At the Death House Door Review
By David Kempler
Killing the Truth
Oscar has short-listed the nominations for Best Documentary Feature for 2008 and "At the Death House Door" is one of the nominees. It is co-directed by Peter Gilbert and Steve James, who also collaboratively brought us the much celebrated "Hoop Dreams".
This time they have combined their talents to bring us the story of Pastor Caroll Pickett, a man who served for 15 years as the death house chaplain to the infamous "Walls" prison unit in Huntsville, Texas. During this time, he presided over 95 executions, including the world's first lethal injection. For 6 or so hours before each execution he would spend time with these people who were about to be killed and just spoke with and listened to them. For some reason, after each execution, Pickett recorded an audiotape account of his trip to the death chamber and stored these tapes without telling a soul, including his wife and children.

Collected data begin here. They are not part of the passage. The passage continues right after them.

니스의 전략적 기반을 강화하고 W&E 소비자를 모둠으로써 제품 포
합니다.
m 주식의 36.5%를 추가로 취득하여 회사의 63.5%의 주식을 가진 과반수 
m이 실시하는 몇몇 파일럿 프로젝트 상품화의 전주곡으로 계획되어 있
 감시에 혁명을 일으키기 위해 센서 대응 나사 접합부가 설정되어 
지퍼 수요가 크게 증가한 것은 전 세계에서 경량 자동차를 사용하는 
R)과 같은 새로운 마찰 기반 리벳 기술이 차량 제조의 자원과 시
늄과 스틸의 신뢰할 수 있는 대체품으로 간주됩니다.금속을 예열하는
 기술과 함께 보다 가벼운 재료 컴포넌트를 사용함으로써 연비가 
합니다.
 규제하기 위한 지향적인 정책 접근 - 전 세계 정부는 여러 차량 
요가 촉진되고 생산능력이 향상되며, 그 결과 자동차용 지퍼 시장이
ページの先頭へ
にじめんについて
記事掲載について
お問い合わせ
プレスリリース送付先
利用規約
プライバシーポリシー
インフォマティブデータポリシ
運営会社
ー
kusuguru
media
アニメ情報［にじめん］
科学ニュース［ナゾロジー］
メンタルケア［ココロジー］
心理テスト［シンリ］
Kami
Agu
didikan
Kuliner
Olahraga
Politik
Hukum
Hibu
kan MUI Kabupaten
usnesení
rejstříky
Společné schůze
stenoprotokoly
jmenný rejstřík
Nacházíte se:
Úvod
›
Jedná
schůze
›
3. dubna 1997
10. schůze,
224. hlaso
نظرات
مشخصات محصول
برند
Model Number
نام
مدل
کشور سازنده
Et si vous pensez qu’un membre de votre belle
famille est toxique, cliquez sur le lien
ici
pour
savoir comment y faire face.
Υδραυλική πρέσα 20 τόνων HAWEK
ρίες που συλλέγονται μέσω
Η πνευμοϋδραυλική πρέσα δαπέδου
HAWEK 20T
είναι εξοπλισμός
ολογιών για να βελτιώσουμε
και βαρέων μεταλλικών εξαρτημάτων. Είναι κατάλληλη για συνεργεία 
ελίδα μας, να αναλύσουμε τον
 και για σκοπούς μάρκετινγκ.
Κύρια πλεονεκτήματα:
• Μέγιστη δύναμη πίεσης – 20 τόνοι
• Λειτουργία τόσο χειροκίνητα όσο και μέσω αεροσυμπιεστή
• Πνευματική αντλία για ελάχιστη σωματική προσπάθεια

After initially appearing to be just a series of recollections from Pastor Pickett, the film veers off into the very specific story of one of the men he led to his execution, Carlos De Luna. Mr. De Luna, was convicted of murdering a clerk in a store and sentenced to death. Two reporters from a Chicago newspaper investigated the circumstances surrounding the De Luna case and have quite effectively proven that his conviction and execution were wrongful. Pastor Pickett always believed him innocent, or at least that is what he now claims. In any case it has turned him from his strong belief in the death penalty to a crusader against the death penalty.
Along the way we learn that the prosecution in the original case committed a crime because they lied about the evidence and about knowing who might really be the killer. Yet, "At the Death House Door" completely ignores this part of the story, a crime unto itself that undermines the entire production.
After I attended a screening, the floor was thrown open for questions for the filmmaker, Steve James. Oddly, I had the only question and I wanted to know why no mention of prosecutorial criminality was addressed in the film after it was mentioned in a one sentence statement in the middle of the production. His answer was a non-answer so I asked him again in private afterwards. He told me that he could not address the issue because the film was made with the assistance of the prosecution and this handcuffed him.
I suppose that rather than lose his film he felt the need to compromise the subject. His answer left me a little less respectful of the documentary process but I suppose that it is sometimes better to not know what is going on in the background. It's a decent film but it could have been more if only it was a little gutsier.